17. Juli 2020

Moralisches

Vor einigen Tagen war ich hier bei der „Metaphysik“ von Aristoteles angelangt. Da findet sich allerhand, was man heute in diesem Sinn deuten könnte: Kompetenz geht vor Protektion. [Eintrag vom 11.7.20] Daß mir mein Alltag in vielen Bereichen die umgekehrte Anordnung zeigt, muß ich zur Kenntnis mitnehmen. Es wäre vergeudete Zeit, darüber zu klagen.

Netzwerke wirken. Es gilt eben das Prinzip Antwortvielfalt. Das Konzept der Heuchelei erweist sich an vielen Stellen als effizient. Es bringt mich nicht weiter, das mit einem moralischen Diskurs zu belegen. Eigentlich bleibt unterm Strich ohnehin nur ein Wettbewerb der Verfahrensweisen.


Wir haben im Kulturbereich ähnliche Ambitionen, wie sie religiöse Gemeinschaften zeigen. Ethos soll Legitimation bieten und Legitimation soll Einkommen sichern. Das handelt auch von interessanten Paradoxien.

Wo jemand behauptet, Kunst dürfe alles und müsse nichts müssen (ich zähle mich zu diesem Lager), werden die Leute schnell nervös. Bevor sich nun jemand vor Ömpörung verschluckt, die Präzisierung: Kunst darf alles. Daran muß ich festhalten. Kunstschaffende sind aber jeweils den Konventionen ihres Gemeinwesens unterworfen, dem sie sich in den möglichen Konsequenzen stellen müssen.

Kurzfassung: die Kunst darf alles, der Mensch in Gemeinschaft darf nicht alles. Falls Sie das nun für Sophisterei halten, beachten Sie bitte: wir brauchen offene Denkräume ohne menschlich definierte Limits. Sonst rennen wir nur im Kreis. Aber in unserem Handeln sind wir einander verantwortlich.


War das jetzt so schwer? Die Diskrepanz zwischen behaupteter und praktizierter Ethik ist unter uns Kunstschaffenden freilich nicht geringer als in anderen Milieus. Wieso auch? Das Leben in der Kunst bietet keine höheren Weihen, sondern bloß spezifische Wahrnehmungserfahrungen.

Ich erinnere mich noch daran, daß ich vor Monaten ein paar heiße Tränen der Rührung vergossen hab, als ich zu lesen bekam, was eine Ex-Sozialarbeiterin, die inzwischen etwas rücksichtslos im Kulturbereich dilettiert, ihrer Community per Verbeugung mitteilte: „Demut und Dankbarkeit, Mut und Kraft“.

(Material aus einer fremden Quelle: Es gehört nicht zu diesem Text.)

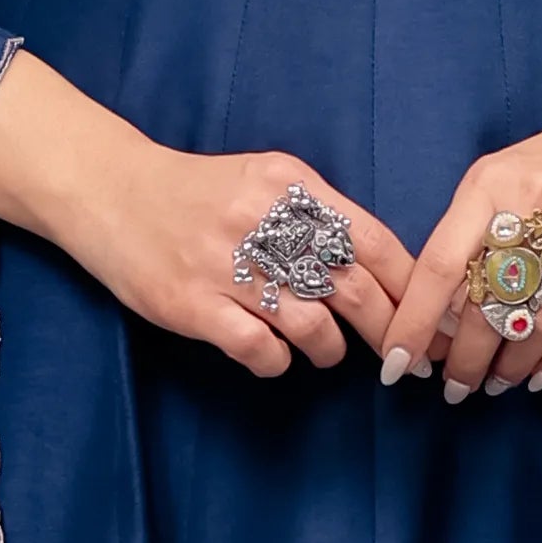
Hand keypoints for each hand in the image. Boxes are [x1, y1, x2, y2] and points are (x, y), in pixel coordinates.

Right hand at [0, 51, 408, 376]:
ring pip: (313, 323)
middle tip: (403, 358)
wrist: (108, 190)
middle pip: (353, 287)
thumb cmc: (197, 193)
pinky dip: (278, 361)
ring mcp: (225, 264)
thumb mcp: (265, 181)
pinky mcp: (191, 304)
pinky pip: (259, 348)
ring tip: (327, 352)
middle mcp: (263, 220)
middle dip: (390, 331)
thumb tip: (386, 270)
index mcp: (291, 184)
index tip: (433, 317)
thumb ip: (318, 215)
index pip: (373, 240)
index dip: (412, 286)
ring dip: (331, 349)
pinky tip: (274, 357)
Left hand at [383, 39, 541, 397]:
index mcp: (490, 183)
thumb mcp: (503, 179)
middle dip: (465, 359)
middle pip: (488, 302)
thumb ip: (469, 236)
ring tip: (496, 384)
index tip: (397, 362)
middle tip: (455, 387)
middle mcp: (535, 201)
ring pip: (538, 320)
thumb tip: (435, 318)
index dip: (415, 322)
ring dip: (511, 365)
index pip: (439, 265)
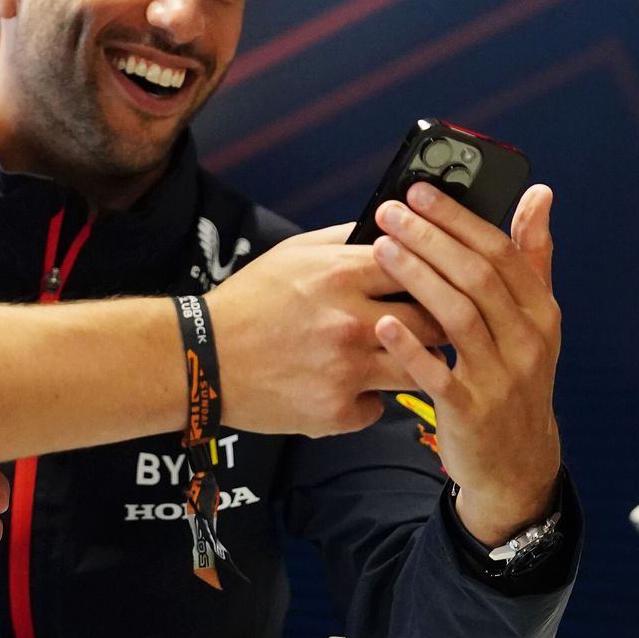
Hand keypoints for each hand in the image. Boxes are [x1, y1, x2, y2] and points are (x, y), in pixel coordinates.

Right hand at [208, 224, 447, 436]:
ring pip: (418, 370)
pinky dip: (368, 400)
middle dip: (436, 323)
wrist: (202, 358)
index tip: (436, 283)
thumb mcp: (293, 252)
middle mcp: (350, 322)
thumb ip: (345, 239)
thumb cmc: (248, 302)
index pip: (424, 268)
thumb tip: (391, 226)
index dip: (436, 276)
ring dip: (412, 364)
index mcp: (342, 274)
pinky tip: (349, 387)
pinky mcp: (336, 411)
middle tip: (428, 325)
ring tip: (396, 357)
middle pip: (434, 323)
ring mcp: (346, 371)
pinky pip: (379, 408)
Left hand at [369, 183, 562, 544]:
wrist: (517, 462)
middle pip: (477, 277)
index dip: (458, 218)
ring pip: (458, 317)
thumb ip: (532, 255)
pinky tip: (383, 322)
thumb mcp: (534, 319)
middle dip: (430, 238)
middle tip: (389, 211)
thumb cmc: (515, 376)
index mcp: (540, 311)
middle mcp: (527, 341)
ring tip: (381, 248)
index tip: (420, 190)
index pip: (500, 251)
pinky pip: (438, 373)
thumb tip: (539, 193)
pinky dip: (411, 347)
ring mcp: (501, 378)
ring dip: (418, 278)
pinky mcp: (471, 411)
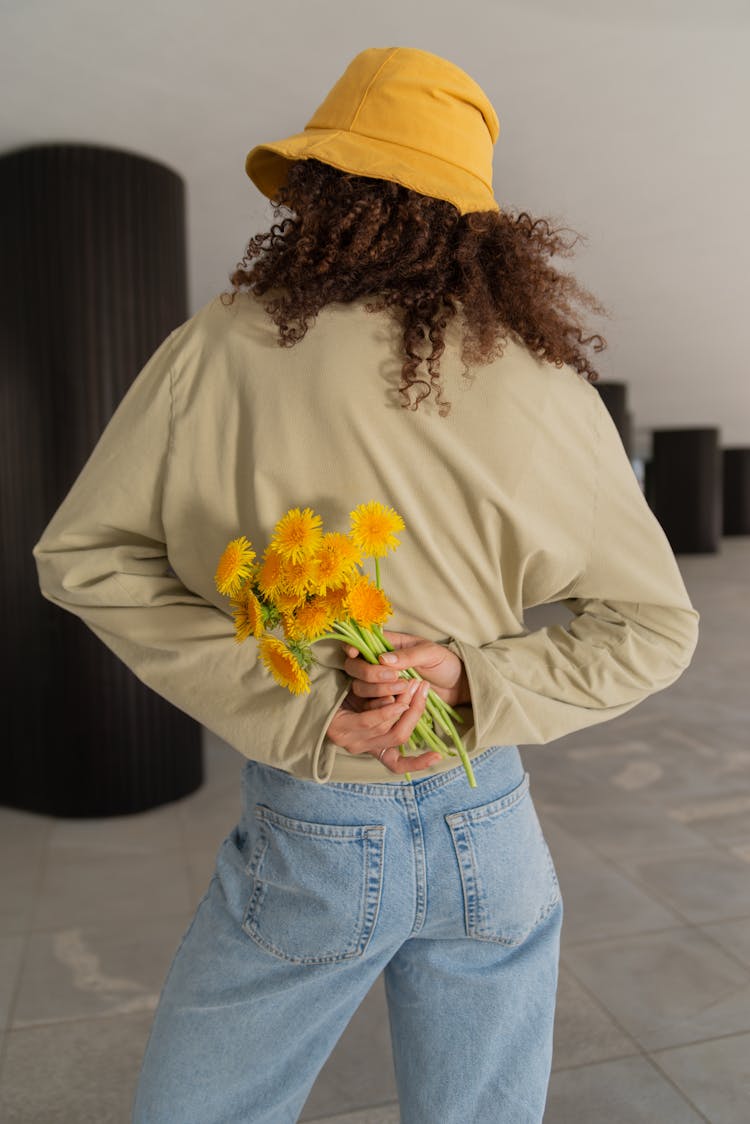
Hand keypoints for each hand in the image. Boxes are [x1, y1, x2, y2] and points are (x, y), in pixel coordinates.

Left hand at [326, 676, 442, 774]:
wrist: (312, 685)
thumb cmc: (344, 690)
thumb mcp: (372, 700)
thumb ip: (391, 706)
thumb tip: (413, 701)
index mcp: (372, 747)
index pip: (396, 764)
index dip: (419, 763)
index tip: (439, 755)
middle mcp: (362, 748)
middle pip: (399, 737)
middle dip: (416, 711)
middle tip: (423, 687)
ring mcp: (351, 741)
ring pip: (388, 729)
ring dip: (404, 705)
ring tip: (411, 683)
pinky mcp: (341, 730)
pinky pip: (371, 722)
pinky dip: (387, 711)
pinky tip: (397, 700)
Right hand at [342, 629, 469, 710]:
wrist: (457, 687)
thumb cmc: (444, 663)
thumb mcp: (430, 654)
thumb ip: (408, 655)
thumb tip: (383, 659)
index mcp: (387, 645)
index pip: (360, 644)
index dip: (352, 648)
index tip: (354, 654)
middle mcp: (379, 665)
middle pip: (355, 669)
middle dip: (370, 674)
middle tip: (397, 678)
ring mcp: (380, 685)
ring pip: (361, 689)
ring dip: (378, 691)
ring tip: (406, 689)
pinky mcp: (386, 703)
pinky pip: (372, 707)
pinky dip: (381, 708)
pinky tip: (399, 705)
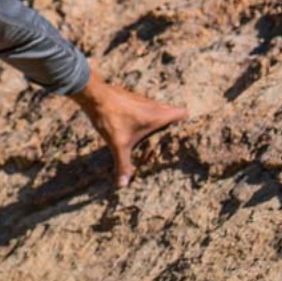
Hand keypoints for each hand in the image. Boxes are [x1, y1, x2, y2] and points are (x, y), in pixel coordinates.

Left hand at [69, 74, 188, 187]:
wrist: (95, 96)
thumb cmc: (111, 119)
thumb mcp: (118, 145)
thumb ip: (123, 164)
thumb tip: (123, 184)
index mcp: (157, 115)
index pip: (183, 113)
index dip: (186, 122)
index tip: (183, 134)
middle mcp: (154, 105)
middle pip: (172, 112)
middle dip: (172, 124)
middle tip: (168, 138)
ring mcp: (143, 100)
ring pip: (158, 108)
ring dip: (157, 118)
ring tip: (153, 133)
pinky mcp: (132, 98)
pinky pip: (145, 106)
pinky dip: (144, 114)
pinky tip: (135, 124)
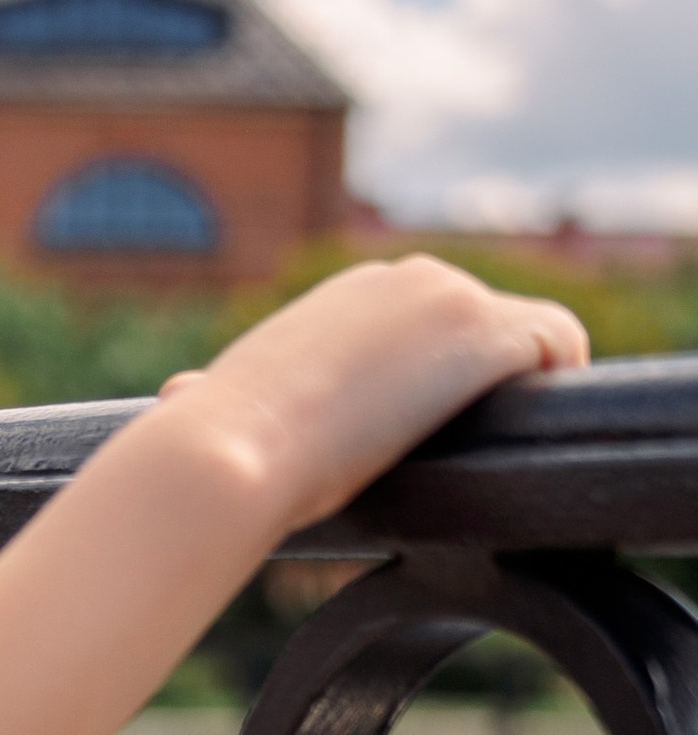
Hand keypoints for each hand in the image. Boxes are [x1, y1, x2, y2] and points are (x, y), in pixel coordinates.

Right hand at [156, 255, 587, 543]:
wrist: (223, 455)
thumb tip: (175, 397)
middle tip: (464, 456)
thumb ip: (221, 393)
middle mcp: (402, 278)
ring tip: (494, 452)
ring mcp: (447, 298)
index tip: (429, 440)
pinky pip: (560, 345)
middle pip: (486, 327)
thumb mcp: (216, 403)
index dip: (440, 383)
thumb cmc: (211, 447)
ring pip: (530, 334)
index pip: (431, 326)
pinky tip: (525, 438)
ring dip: (519, 389)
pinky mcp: (482, 332)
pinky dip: (557, 384)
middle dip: (482, 387)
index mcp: (349, 297)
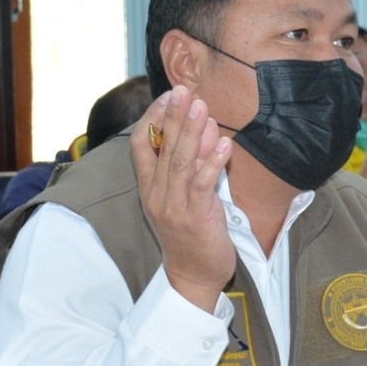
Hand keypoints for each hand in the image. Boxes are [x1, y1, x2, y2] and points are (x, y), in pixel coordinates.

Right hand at [133, 87, 235, 311]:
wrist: (194, 275)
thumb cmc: (191, 232)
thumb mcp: (184, 194)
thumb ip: (191, 163)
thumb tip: (204, 126)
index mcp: (149, 187)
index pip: (141, 145)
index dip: (153, 118)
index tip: (168, 96)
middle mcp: (156, 195)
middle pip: (162, 148)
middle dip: (173, 116)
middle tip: (183, 90)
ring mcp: (174, 207)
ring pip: (180, 163)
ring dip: (192, 133)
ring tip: (202, 107)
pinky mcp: (195, 218)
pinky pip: (202, 186)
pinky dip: (213, 163)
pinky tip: (225, 144)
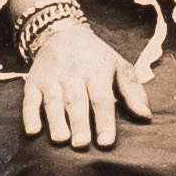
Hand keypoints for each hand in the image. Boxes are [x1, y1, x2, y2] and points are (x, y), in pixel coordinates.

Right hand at [22, 12, 150, 152]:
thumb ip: (132, 91)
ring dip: (55, 120)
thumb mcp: (118, 65)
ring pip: (53, 101)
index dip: (104, 120)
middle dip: (79, 122)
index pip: (101, 98)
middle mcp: (73, 74)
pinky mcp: (34, 82)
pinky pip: (30, 99)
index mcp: (97, 71)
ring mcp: (52, 78)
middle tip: (81, 144)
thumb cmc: (96, 56)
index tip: (105, 142)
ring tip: (60, 139)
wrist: (62, 31)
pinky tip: (33, 131)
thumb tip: (145, 115)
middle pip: (77, 100)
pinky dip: (30, 114)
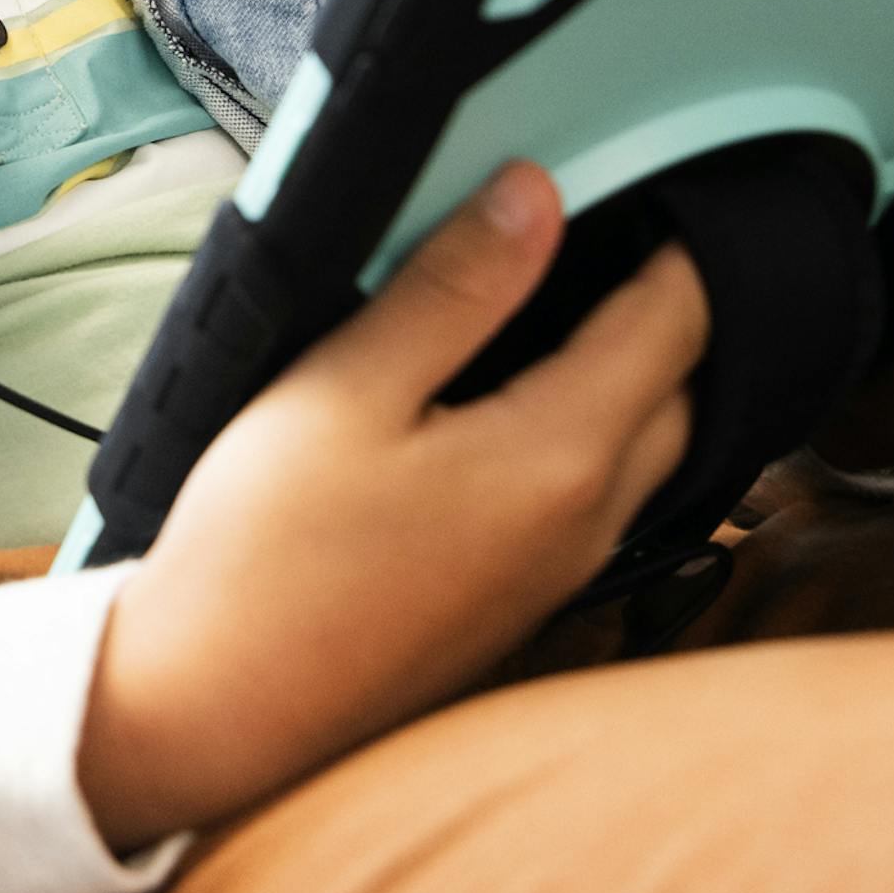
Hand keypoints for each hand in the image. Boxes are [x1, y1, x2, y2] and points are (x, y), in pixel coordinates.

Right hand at [75, 163, 704, 849]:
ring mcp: (560, 577)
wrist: (212, 713)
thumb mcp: (344, 389)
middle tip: (613, 230)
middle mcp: (588, 523)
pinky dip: (589, 436)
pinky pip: (598, 501)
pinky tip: (512, 408)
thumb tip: (538, 195)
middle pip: (681, 390)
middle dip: (669, 307)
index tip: (657, 179)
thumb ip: (451, 288)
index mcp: (560, 455)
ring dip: (632, 376)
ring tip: (565, 304)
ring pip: (648, 452)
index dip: (680, 240)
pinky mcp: (520, 608)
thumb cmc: (264, 554)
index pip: (677, 320)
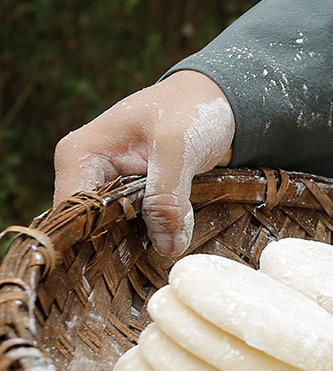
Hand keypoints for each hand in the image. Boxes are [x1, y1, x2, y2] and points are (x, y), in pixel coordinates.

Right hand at [53, 70, 234, 257]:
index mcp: (81, 155)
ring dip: (137, 249)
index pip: (71, 212)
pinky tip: (170, 251)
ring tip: (162, 260)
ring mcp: (113, 190)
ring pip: (114, 234)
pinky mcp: (137, 202)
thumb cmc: (192, 110)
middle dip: (117, 250)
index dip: (91, 240)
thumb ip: (167, 194)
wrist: (221, 104)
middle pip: (89, 229)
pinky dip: (153, 241)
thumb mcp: (178, 145)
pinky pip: (137, 231)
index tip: (120, 263)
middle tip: (148, 266)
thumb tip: (166, 247)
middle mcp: (88, 175)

Es geht ja ziemlich zu Herzen, wenn eine sich demonstrativ links aufgestellte Person so vollmundig mit Motiven des Katholizismus, wahlweise „bürgerlichen Tugenden“, schmückt. Ich halte es da lieber mit der buddhistisch geprägten Denkweise, die auf Folgerichtigkeit achtet. Alles hat Konsequenzen. Nichts ist egal.

So würde ich den Begriff Karma knapp fassen, der nach meinem Verständnis kein moralisches Konzept ausdrückt, sondern unsere Aufmerksamkeit für Kausalitäten schärft. Das bringt mich auch in der Kunst weiter. Nicht Moral, sondern die Beachtung von Kausalität.